The montane cotton rat (Sigmodon zanjonensis), also called the Zanjon cotton rat is a rodent species in the family Cricetidae. It is found in the highlands of Chiapas, Mexico and western Guatemala. The eastern and southern limits of its range have not yet been determined.

== Discovery and taxonomy ==
Sigmodon zanjonensis was described in 1932 by George G. Goodwin based on a skull and pelt held in the American Museum of Natural History. The type specimen was collected from Zanjon, Guatemala (Quezaltenango Department). It was formerly considered to be a synonym of the Hispid cotton rat (S. hispidus) and may be a subspecies of Hispid cotton rat (S. hispidus zanjonensis).

== Morphology ==
The montane cotton rat is brown with lighter cheeks, legs, and shoulders, and a white underbelly. The fur is long and soft with black guard hairs which are tipped with yellow on the rump and sides. The base of the tail is blackish brown while the tip and white. The eyes are yellow. The ears are covered in sparse white hair.

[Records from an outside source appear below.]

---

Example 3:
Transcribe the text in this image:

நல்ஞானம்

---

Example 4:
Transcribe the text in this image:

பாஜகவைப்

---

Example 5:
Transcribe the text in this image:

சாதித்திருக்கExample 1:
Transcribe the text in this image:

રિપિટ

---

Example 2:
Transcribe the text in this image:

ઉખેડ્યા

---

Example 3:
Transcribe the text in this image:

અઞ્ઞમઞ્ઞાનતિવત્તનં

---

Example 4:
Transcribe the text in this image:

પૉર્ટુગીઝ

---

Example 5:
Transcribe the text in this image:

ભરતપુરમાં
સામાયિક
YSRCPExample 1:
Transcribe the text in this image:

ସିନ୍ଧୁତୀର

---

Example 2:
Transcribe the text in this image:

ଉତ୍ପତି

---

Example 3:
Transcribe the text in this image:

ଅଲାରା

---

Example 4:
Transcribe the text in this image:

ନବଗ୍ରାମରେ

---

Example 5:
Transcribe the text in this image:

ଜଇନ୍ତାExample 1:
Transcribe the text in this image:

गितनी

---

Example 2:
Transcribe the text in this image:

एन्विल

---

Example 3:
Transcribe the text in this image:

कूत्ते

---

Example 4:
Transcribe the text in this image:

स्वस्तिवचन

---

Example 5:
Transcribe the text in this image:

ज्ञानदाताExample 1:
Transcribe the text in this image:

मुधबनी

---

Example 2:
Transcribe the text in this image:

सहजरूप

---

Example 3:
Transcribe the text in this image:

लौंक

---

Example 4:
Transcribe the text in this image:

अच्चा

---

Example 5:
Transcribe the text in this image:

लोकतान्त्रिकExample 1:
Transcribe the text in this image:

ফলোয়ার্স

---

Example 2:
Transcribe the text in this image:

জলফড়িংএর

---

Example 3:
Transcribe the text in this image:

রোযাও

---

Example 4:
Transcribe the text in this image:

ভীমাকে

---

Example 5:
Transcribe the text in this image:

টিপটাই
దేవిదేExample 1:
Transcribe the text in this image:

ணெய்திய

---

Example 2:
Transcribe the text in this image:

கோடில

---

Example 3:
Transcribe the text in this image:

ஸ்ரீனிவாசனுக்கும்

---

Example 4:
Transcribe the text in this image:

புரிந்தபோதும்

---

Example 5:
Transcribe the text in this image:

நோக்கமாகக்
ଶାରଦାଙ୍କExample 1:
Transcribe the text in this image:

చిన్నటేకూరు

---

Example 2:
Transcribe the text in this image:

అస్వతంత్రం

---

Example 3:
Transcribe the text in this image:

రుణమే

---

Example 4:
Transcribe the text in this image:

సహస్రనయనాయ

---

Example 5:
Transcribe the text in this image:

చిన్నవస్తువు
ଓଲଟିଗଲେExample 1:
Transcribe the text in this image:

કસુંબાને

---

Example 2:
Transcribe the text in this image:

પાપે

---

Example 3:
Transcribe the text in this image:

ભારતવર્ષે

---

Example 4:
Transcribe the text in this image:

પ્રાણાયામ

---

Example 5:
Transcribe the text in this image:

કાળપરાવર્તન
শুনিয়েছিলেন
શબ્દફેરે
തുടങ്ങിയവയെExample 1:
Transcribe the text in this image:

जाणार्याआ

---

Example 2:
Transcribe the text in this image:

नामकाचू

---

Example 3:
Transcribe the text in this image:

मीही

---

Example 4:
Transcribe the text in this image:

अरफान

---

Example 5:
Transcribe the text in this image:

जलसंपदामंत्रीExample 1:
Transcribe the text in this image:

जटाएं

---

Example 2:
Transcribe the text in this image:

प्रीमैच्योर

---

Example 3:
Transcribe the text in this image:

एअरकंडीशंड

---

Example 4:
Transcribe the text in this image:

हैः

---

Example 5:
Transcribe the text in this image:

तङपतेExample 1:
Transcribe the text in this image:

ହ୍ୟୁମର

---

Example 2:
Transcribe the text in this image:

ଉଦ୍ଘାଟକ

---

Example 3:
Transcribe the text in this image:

There was little color variation among individuals collected at different geographic sites in the western highlands of Guatemala.

== Habitat ==
The montane cotton rat inhabits the western highlands of Guatemala at altitudes over 5000 feet.

It also inhabits the highlands of Chiapas, Mexico. The exact distribution of the species is uncertain as the relationship between Central American Sigmodon taxa is unclear and prior documented ranges may have included populations now considered to be distinct species.

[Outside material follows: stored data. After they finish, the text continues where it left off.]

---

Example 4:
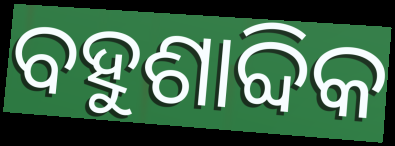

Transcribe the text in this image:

ବହୁଶାବ୍ଦିକ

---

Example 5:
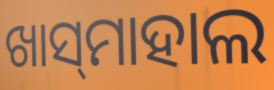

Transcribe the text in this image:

ଖାସ୍‌ମାହାଲ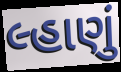
લ્હાણુંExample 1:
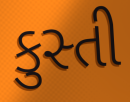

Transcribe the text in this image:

કુસ્તી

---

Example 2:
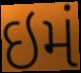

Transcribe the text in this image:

ઇમં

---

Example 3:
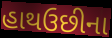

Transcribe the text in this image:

હાથઉછીના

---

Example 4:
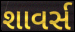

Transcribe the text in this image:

શાવર્સ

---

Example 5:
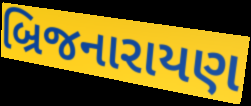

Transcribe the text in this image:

બ્રિજનારાયણ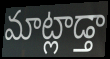
మాట్లాడ్తా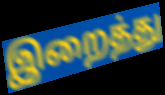
இறைத்து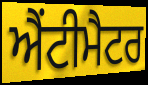
ਐਂਟੀਮੈਟਰ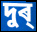
দুৰ্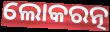
ଲୋକରତ୍ନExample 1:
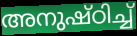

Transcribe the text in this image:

അനുഷ്ഠിച്ച്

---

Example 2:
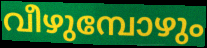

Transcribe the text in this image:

വീഴുമ്പോഴും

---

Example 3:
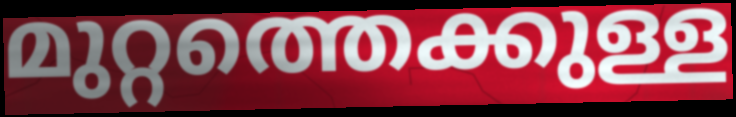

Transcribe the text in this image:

മുറ്റത്തെക്കുള്ള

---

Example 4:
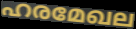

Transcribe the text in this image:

ഹരമേഖല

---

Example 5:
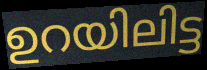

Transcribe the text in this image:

ഉറയിലിട്ട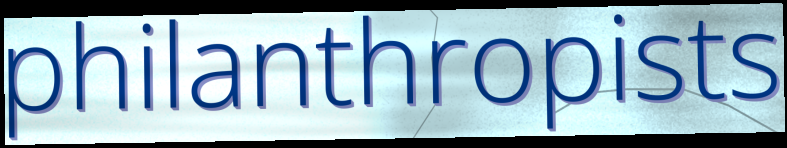
philanthropists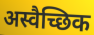
अस्वैच्छिक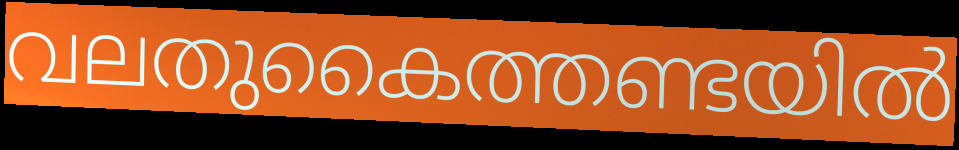
വലതുകൈത്തണ്ടയിൽ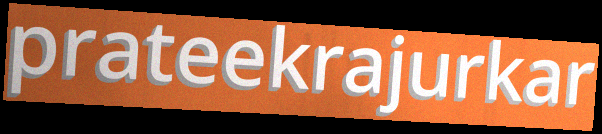
prateekrajurkarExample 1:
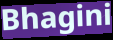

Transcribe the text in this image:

Bhagini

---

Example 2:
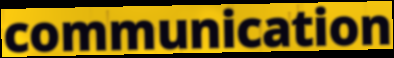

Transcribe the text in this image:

communication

== Behavior and reproduction ==
The montane cotton rat is primarily diurnal. There is little information regarding the natural history of the species.

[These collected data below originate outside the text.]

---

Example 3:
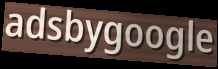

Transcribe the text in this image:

adsbygoogle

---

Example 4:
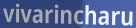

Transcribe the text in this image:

vivarincharu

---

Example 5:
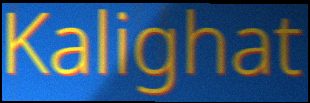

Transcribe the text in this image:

Kalighat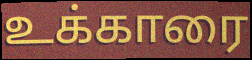
உக்காரைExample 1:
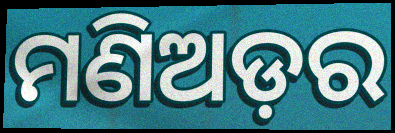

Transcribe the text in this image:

ମଣିଅଡ଼ର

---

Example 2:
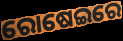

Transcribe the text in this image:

ରୋଷେଇରେ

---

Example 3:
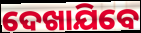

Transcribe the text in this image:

ଦେଖାଯିବେ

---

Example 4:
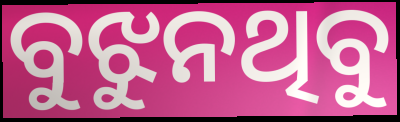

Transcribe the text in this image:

ବୁଝୁନଥିବୁ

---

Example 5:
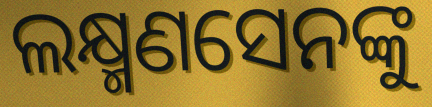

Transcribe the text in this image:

ଲକ୍ଷ୍ମଣସେନଙ୍କୁ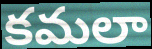
కమలాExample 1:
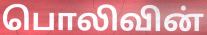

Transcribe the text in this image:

பொலிவின்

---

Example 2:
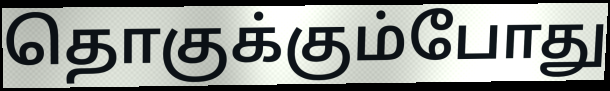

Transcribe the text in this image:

தொகுக்கும்போது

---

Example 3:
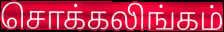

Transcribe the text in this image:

சொக்கலிங்கம்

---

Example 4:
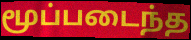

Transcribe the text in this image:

மூப்படைந்த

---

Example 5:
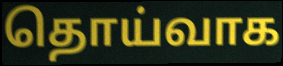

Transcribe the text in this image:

தொய்வாகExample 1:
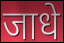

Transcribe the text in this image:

जाधे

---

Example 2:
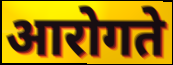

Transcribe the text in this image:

आरोगते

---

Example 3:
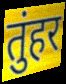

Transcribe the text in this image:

तुंहर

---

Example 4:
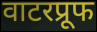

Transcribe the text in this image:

वाटरप्रूफ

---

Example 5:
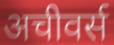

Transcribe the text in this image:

अचीवर्सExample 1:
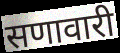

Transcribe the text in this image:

सणावारी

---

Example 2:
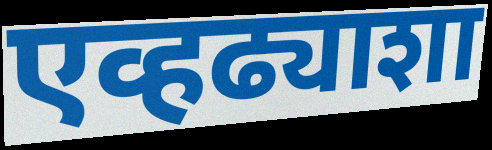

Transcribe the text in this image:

एव्हढ्याशा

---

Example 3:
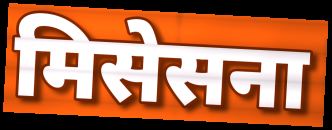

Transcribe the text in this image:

मिसेसना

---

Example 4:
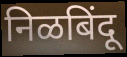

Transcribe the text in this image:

निळबिंदू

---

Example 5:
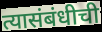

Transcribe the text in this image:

त्यासंबंधीची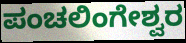
ಪಂಚಲಿಂಗೇಶ್ವರ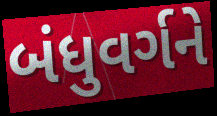
બંધુવર્ગનેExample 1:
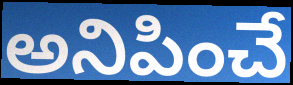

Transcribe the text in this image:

అనిపించే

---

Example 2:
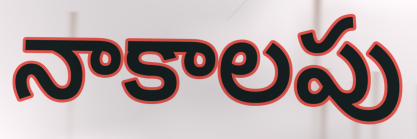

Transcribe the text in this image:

నాకాలపు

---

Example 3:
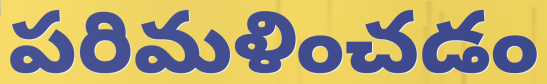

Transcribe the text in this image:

పరిమళించడం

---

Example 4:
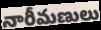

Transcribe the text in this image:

నారీమణులు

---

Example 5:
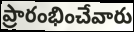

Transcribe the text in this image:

ప్రారంభించేవారుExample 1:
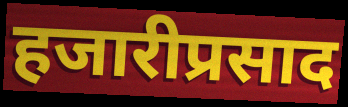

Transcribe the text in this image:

हजारीप्रसाद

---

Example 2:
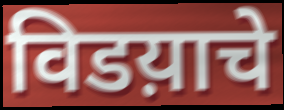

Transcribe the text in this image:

विडय़ाचे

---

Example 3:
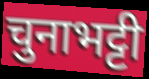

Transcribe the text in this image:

चुनाभट्टी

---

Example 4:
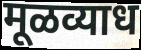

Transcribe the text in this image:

मूळव्याध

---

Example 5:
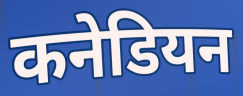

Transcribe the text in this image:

कनेडियन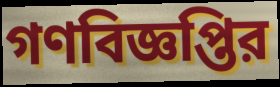
গণবিজ্ঞপ্তির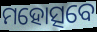
ମହୋତ୍ସବେ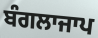
ਬੰਗਲਾਜਾਪ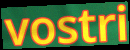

The Hispid cotton rat (of which S. zanjonensis may be a subspecies), feeds primarily on seeds and plant stems and seasonally on insects. It constructs cup or ball-shaped nests of woven grasses. The gestation period last approximately 27 days and the young reach sexual maturity at 2−4 weeks (males) and 50 days (females). Litters range from 1−15 individuals and tend to be larger in dryer habitats.

A 1977 survey of cotton rats identified as S. zanjonensis in a sugarcane mill in Honduras found that over half of captured adult females were pregnant with an average of 3−4 embryos per gravid rat.

== Relationship with humans ==
The montane cotton rat is an agricultural pest which damages sugar plantations by gnawing on the stems of sugarcane.

An RT-PCR prediction model developed in identified S. zanjonensis and other Sigmodon species as potential reservoir hosts of hantaviruses. Many known species of hantavirus cause disease in humans.